Влюблён до смерти | страница 32



* * *

Сегодня было моё дежурство. Это значит, что до пяти вечера я занималась всякими безмерно скучными, но необходимыми делами: помогала на кухне сортировать еду, раскладывала её частично по холодильникам, частично — по контейнерам на линии раздачи в столовой. Следила за порядком в коридорах. После двух выдавала ключи от шкафчиков с косами. Должность “кладовщика” оказалась передающейся. Никто из жнецов не желал работать в хранилище на постоянной основе. Обязанность нудная, но в этот день я была не готова к полевой службе: монотонные действия, не требующие умственного напряжения, успокаивали.

В пять я открыла оперативный журнал, поставила дату, время, написала свои имя и номер квартиры, и сдала смену невысокому улыбчивому жнецу. Так как завтрак я по известной причине пропустила, то сразу направилась в столовую на поздний обед, он же ужин.

Просторное помещение оказалось непривычно безлюдным. Тишина царила такая, что моё появление разбудило эхо. Под потолком мерцали тёплым оранжевым светом тканевые шары. Отчётливо пахло озоном. За круглыми окнами плотной стеной стоял дождь.

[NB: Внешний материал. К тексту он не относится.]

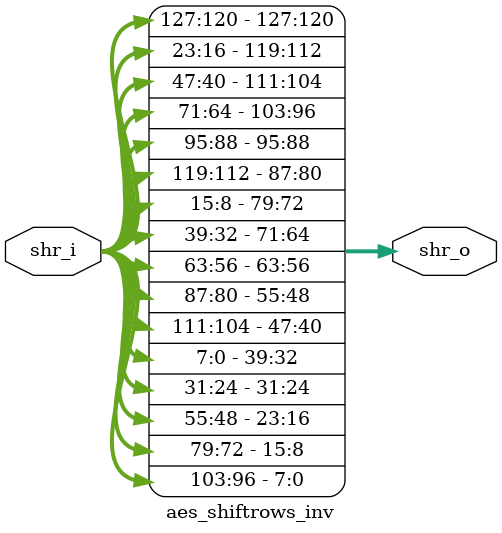
<source format=v>
module aes_shiftrows_inv(
    input wire [127:0] shr_i,
    output wire [127:0] shr_o
);

assign shr_o = {
    shr_i[127:120], shr_i[ 23: 16], shr_i[ 47: 40], shr_i[ 71: 64],
    shr_i[ 95: 88], shr_i[119:112], shr_i[ 15:  8], shr_i[ 39: 32],
    shr_i[ 63: 56], shr_i[ 87: 80], shr_i[111:104], shr_i[  7:  0],
    shr_i[ 31: 24], shr_i[ 55: 48], shr_i[ 79: 72], shr_i[103: 96]
};

endmodule

</source>
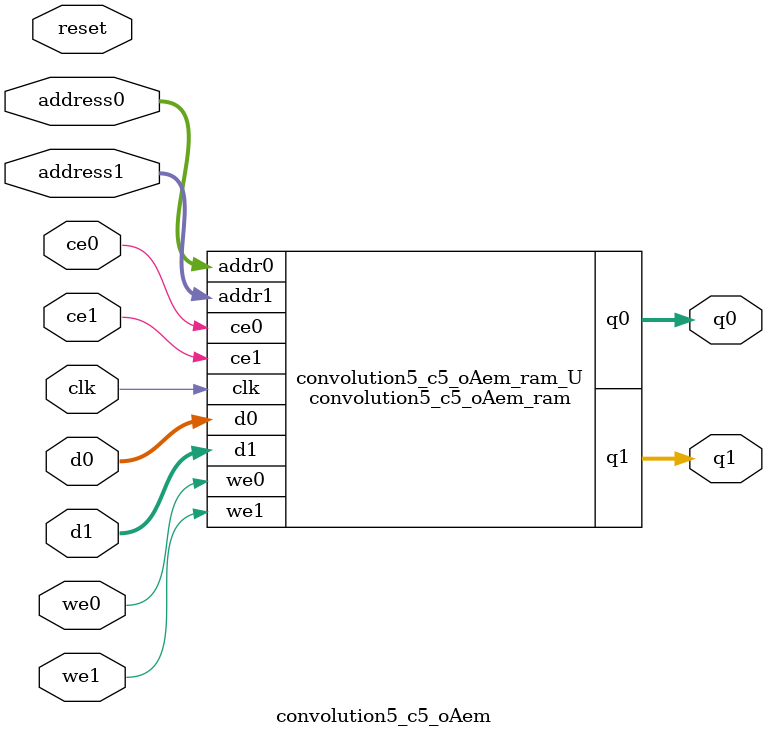
<source format=v>

`timescale 1 ns / 1 ps
module convolution5_c5_oAem_ram (addr0, ce0, d0, we0, q0, addr1, ce1, d1, we1, q1,  clk);

parameter DWIDTH = 32;
parameter AWIDTH = 7;
parameter MEM_SIZE = 120;

input[AWIDTH-1:0] addr0;
input ce0;
input[DWIDTH-1:0] d0;
input we0;
output reg[DWIDTH-1:0] q0;
input[AWIDTH-1:0] addr1;
input ce1;
input[DWIDTH-1:0] d1;
input we1;
output reg[DWIDTH-1:0] q1;
input clk;

(* ram_style = "block" *)reg [DWIDTH-1:0] ram[0:MEM_SIZE-1];




always @(posedge clk)  
begin 
    if (ce0) 
    begin
        if (we0) 
        begin 
            ram[addr0] <= d0; 
            q0 <= d0;
        end 
        else 
            q0 <= ram[addr0];
    end
end


always @(posedge clk)  
begin 
    if (ce1) 
    begin
        if (we1) 
        begin 
            ram[addr1] <= d1; 
            q1 <= d1;
        end 
        else 
            q1 <= ram[addr1];
    end
end


endmodule


`timescale 1 ns / 1 ps
module convolution5_c5_oAem(
    reset,
    clk,
    address0,
    ce0,
    we0,
    d0,
    q0,
    address1,
    ce1,
    we1,
    d1,
    q1);

parameter DataWidth = 32'd32;
parameter AddressRange = 32'd120;
parameter AddressWidth = 32'd7;
input reset;
input clk;
input[AddressWidth - 1:0] address0;
input ce0;
input we0;
input[DataWidth - 1:0] d0;
output[DataWidth - 1:0] q0;
input[AddressWidth - 1:0] address1;
input ce1;
input we1;
input[DataWidth - 1:0] d1;
output[DataWidth - 1:0] q1;



convolution5_c5_oAem_ram convolution5_c5_oAem_ram_U(
    .clk( clk ),
    .addr0( address0 ),
    .ce0( ce0 ),
    .d0( d0 ),
    .we0( we0 ),
    .q0( q0 ),
    .addr1( address1 ),
    .ce1( ce1 ),
    .d1( d1 ),
    .we1( we1 ),
    .q1( q1 ));

endmodule


</source>
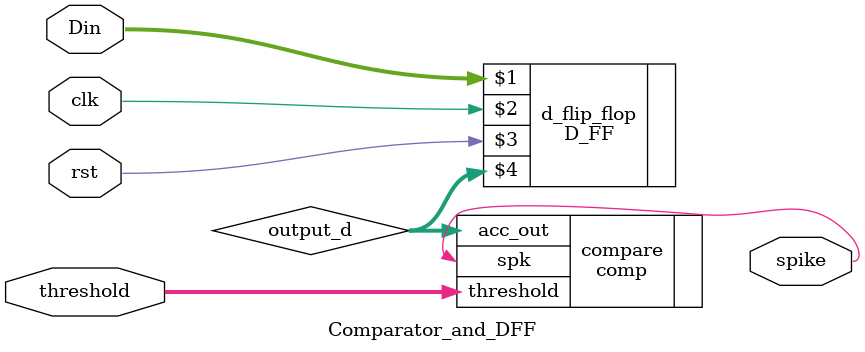
<source format=v>
`timescale 1ns / 1ps

module Comparator_and_DFF(input signed [7:0] Din,input clk,input rst, input signed [7:0] threshold,output spike);
    wire [7:0] output_d;
    D_FF d_flip_flop(Din,clk,rst,output_d);
    comp compare(.acc_out(output_d),.threshold(threshold),.spk(spike));
endmodule
</source>
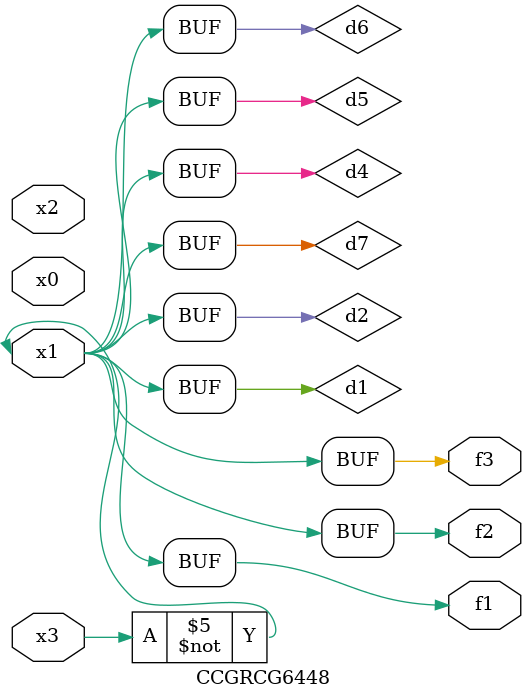
<source format=v>
module CCGRCG6448(
	input x0, x1, x2, x3,
	output f1, f2, f3
);

	wire d1, d2, d3, d4, d5, d6, d7;

	not (d1, x3);
	buf (d2, x1);
	xnor (d3, d1, d2);
	nor (d4, d1);
	buf (d5, d1, d2);
	buf (d6, d4, d5);
	nand (d7, d4);
	assign f1 = d6;
	assign f2 = d7;
	assign f3 = d6;
endmodule

</source>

Еда в контейнерах ещё не появилась, и я отправилась занимать столик: ближе к шести сюда набежит толпа, и сделать это будет проблематично. Выбрав любимое место в закутке за колонной, я отодвинула стул: в исключительной тишине звук скользящих по граниту полозий громом разнёсся по всему помещению.

За линией раздачи показались дежурные. Мужчины в строгих чёрных костюмах с кастрюлями и половниками в руках смотрелись неестественно и комично. 

— Не возражаете? — раздалось над головой, когда я катала по тарелке истерзанную брокколи. 

Не дожидаясь ответа, Молох отодвинул стул и занял место напротив меня. Посчитал, видимо, что теперь мы в достаточно близких отношениях, чтобы ужинать вместе.

Пока жнец раскладывал на коленях салфетку — сколько  в этом жесте было раздражающей чопорности! — я поймала парочку удивлённых, даже недоумённых взглядов. Обычно начальник ел в одиночестве. 

Повисло неловкое молчание. Голод испарился, и я поняла, что крабовый салат на моём подносе останется нетронутым.

Если я поднимусь и уйду, насколько невежливым это покажется?

Молох орудовал вилкой и ножом, разделывая плохо прожаренный стейк, и не поднимал головы от тарелки. Напряжение над столом сгущалось, превращаясь в осязаемую упругую массу, в которой даже звуки должны были застревать. Я сидела как на иголках. Икры покалывало — так сведены были мышцы ног.